WIKIMEDIA, NIH, TINSLEY DAVISJ. Woodland “Woody” Hastings, whose work on the luminescent marine bacterium Vibrio fischeri led to the characterization of quorum sensing, died last week (August 6) in his home in Lexington, Massachusetts. The cause was pulmonary fibrosis, according to his family; he was 87.
When Hastings and his colleague Kenneth Nealson first uncovered evidence in the late 1960s that V. fischeri could communicate with one another, only producing the bioluminescence once their population reached certain concentrations, the scientific community was skeptical. In fact, quorum sensing, as it came to be known, was not accepted until nearly 20 years later, when researchers identified the molecule that allowed the bacteria to sense the concentration of their community. And it was another decade before quorum sensing was recognized as a widespread bacterial phenomenon.
“One of Woody’s great fortes was coming up with concepts,” Nealson, an environmental science professor at the University of Southern California, told The New York Times. “He would see things other people wouldn’t see.”

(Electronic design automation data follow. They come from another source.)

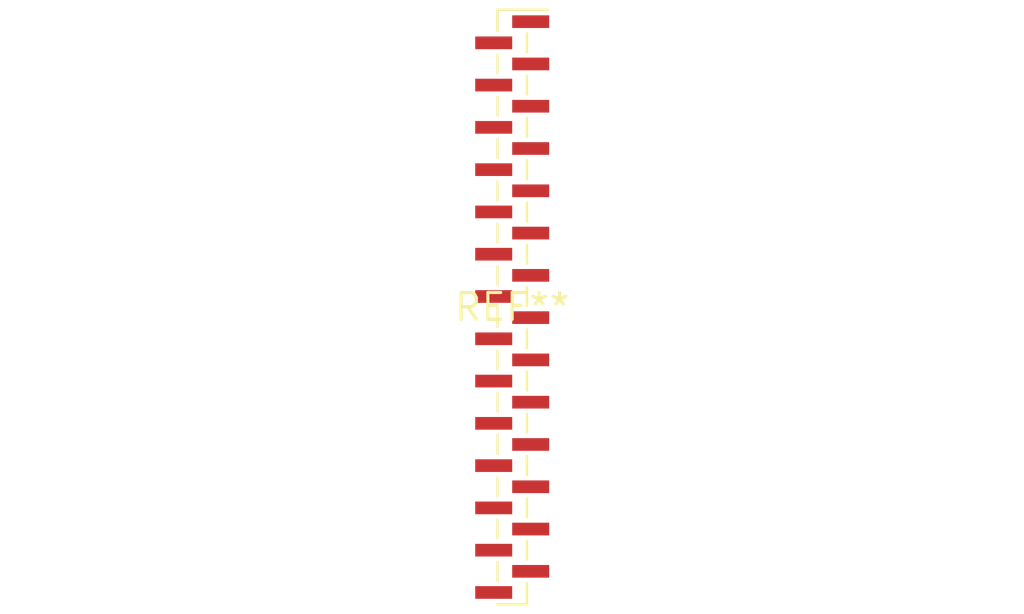
<source format=kicad_pcb>
(kicad_pcb (version 20240108) (generator pcbnew)

  (general
    (thickness 1.6)
  )

  (paper "A4")
  (layers
    (0 "F.Cu" signal)
    (31 "B.Cu" signal)
    (32 "B.Adhes" user "B.Adhesive")
    (33 "F.Adhes" user "F.Adhesive")
    (34 "B.Paste" user)
    (35 "F.Paste" user)
    (36 "B.SilkS" user "B.Silkscreen")
    (37 "F.SilkS" user "F.Silkscreen")
    (38 "B.Mask" user)
    (39 "F.Mask" user)
    (40 "Dwgs.User" user "User.Drawings")
    (41 "Cmts.User" user "User.Comments")
    (42 "Eco1.User" user "User.Eco1")
    (43 "Eco2.User" user "User.Eco2")
    (44 "Edge.Cuts" user)
    (45 "Margin" user)
    (46 "B.CrtYd" user "B.Courtyard")
    (47 "F.CrtYd" user "F.Courtyard")
    (48 "B.Fab" user)
    (49 "F.Fab" user)
    (50 "User.1" user)
    (51 "User.2" user)
    (52 "User.3" user)
    (53 "User.4" user)
    (54 "User.5" user)
    (55 "User.6" user)
    (56 "User.7" user)
    (57 "User.8" user)
    (58 "User.9" user)
  )

  (setup
    (pad_to_mask_clearance 0)
    (pcbplotparams
      (layerselection 0x00010fc_ffffffff)
      (plot_on_all_layers_selection 0x0000000_00000000)
      (disableapertmacros false)
      (usegerberextensions false)
      (usegerberattributes false)
      (usegerberadvancedattributes false)
      (creategerberjobfile false)
      (dashed_line_dash_ratio 12.000000)
      (dashed_line_gap_ratio 3.000000)
      (svgprecision 4)
      (plotframeref false)
      (viasonmask false)
      (mode 1)
      (useauxorigin false)
      (hpglpennumber 1)
      (hpglpenspeed 20)
      (hpglpendiameter 15.000000)
      (dxfpolygonmode false)
      (dxfimperialunits false)
      (dxfusepcbnewfont false)
      (psnegative false)
      (psa4output false)
      (plotreference false)
      (plotvalue false)
      (plotinvisibletext false)
      (sketchpadsonfab false)
      (subtractmaskfromsilk false)
      (outputformat 1)
      (mirror false)
      (drillshape 1)
      (scaleselection 1)
      (outputdirectory "")
    )
  )

  (net 0 "")

  (footprint "PinHeader_1x28_P1.00mm_Vertical_SMD_Pin1Right" (layer "F.Cu") (at 0 0))

)

</source>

Hastings began his work on bioluminescence as a graduate student at Princeton University, where he worked with E. Newton Harvey. Then, as a postdoc at Johns Hopkins University, he studied the glow of fireflies. Later, as a professor at Northwestern University, he moved on to the dinoflagellate Gonyaulax polyedra, discovering that the luminescence of the plankton, which flashes at night, cycles based on the organism’s internal circadian clock. His work paved the way for the discovery of circadian rhythms in nearly all living things. “Working on topics such as bioluminescence or circadian rhythms could only be motivated by a true interest in basic knowledge,” Hastings said during a lecture he gave in 2000.
During his career, Hastings also held positions at the University of Illinois at Urbana-Champaign, Marine Biological Laboratory at Woods Hole, and Harvard, where he worked from 1966 until his retirement five years ago. He was a member of the National Academy of Sciences.
Hastings’s wife died in 2009. He is survived by his companion, four children, and five grandchildren.